Wholesale rejection of the Constitution is not possible, legislatively speaking. So the radical conservatives have taken the scenic route to destroying that document. Via bills like H.R. 2679, they seek to make fundamental constitutional mandates unenforceable. And in stripping the Constitution of its force and effect, they undermine the very notion of American democracy as well.
Which is just fine by them, since it's a theocracy they desire.
Here is the link to the roll call vote for H.R. 2679. The bill passed the House 244-173. Twenty-nine Democrats voted for the bill.
Update: To see just how disturbing this bill really is, check out the House report on the bill. Most notably, there were several amendments offered in committee to try and temper the effects of the bill. For example, the committee rejected an amendment by Rep. Nadler that would have exempted from the bill cases "involving a declaration of an official religion."
More from the report below...
Another section of the report attacks the very notion of separation of church and state. The report claims the phrase (which appears only in quotation marks throughout the report), is essentially the product of political bullying and the KKK:
While opponents of this legislation may rely on arguments that H.R. 2679 somehow violates `the separation of church and state,' it is important to keep in mind that no such phrase appears in the Constitution.

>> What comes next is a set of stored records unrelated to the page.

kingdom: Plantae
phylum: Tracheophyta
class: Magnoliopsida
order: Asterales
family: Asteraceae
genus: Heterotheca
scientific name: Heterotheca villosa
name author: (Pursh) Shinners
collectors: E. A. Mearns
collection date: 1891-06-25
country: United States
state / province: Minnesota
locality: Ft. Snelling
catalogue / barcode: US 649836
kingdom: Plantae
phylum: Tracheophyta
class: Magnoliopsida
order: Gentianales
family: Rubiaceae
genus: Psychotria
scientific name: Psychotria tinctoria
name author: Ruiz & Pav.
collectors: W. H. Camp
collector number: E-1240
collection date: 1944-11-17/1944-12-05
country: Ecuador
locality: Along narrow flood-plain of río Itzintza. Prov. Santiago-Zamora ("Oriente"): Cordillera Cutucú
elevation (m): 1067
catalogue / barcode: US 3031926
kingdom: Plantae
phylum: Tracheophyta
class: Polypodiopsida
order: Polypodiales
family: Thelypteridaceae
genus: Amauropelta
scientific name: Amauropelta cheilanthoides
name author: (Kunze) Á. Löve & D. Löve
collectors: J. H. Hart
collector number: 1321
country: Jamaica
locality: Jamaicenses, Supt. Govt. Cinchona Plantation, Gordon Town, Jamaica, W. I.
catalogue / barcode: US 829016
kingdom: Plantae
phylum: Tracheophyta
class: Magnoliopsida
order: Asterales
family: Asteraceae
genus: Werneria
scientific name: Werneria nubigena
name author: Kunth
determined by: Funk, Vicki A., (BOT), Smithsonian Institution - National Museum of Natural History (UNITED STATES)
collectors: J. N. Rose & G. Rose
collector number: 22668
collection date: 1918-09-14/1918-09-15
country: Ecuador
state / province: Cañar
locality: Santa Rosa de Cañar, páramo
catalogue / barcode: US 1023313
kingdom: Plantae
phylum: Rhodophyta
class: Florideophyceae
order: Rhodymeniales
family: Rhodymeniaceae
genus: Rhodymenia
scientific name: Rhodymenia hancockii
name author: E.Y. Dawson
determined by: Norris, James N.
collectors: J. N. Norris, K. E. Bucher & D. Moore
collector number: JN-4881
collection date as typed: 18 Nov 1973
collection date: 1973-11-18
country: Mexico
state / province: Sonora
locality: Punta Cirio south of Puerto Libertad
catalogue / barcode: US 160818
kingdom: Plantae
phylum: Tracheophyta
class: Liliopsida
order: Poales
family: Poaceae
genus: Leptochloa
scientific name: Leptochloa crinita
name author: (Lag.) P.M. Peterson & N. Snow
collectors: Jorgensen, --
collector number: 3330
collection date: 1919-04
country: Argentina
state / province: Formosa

In his book entitled `Separation of Church and State,' Philip Hamburger, the John P. Wilson Professor of Law at the University of Chicago, provides an exhaustively researched account of the history of the oft-repeated notion of `the separation of church and state.'
Essentially, the phrase originated when Thomas Jefferson (who, as the Ambassador to France, was in Paris when the Continental Congress framed the First Amendment) used it in a letter intended to silence clergyman who were members of the Federalist political party who were using their sermons in the Northeast to criticize Jefferson, a member of the Republican party.
The phrase went largely unnoticed until, in the eighteenth and nineteenth centuries, there were attempts to amend the Constitution to explicitly require a separation of church and state.
Following those failed attempts, the Ku Klux Klan officially adopted the phrase as a means of articulating its disapproval of Roman Catholics in government.
One of those Klan members was Hugo Black, who later became a Supreme Court Justice and authored the Supreme Court's 1947 decision in Everson v. Board of Education, which first enshrined the concept of `the separation of church and state' in constitutional law.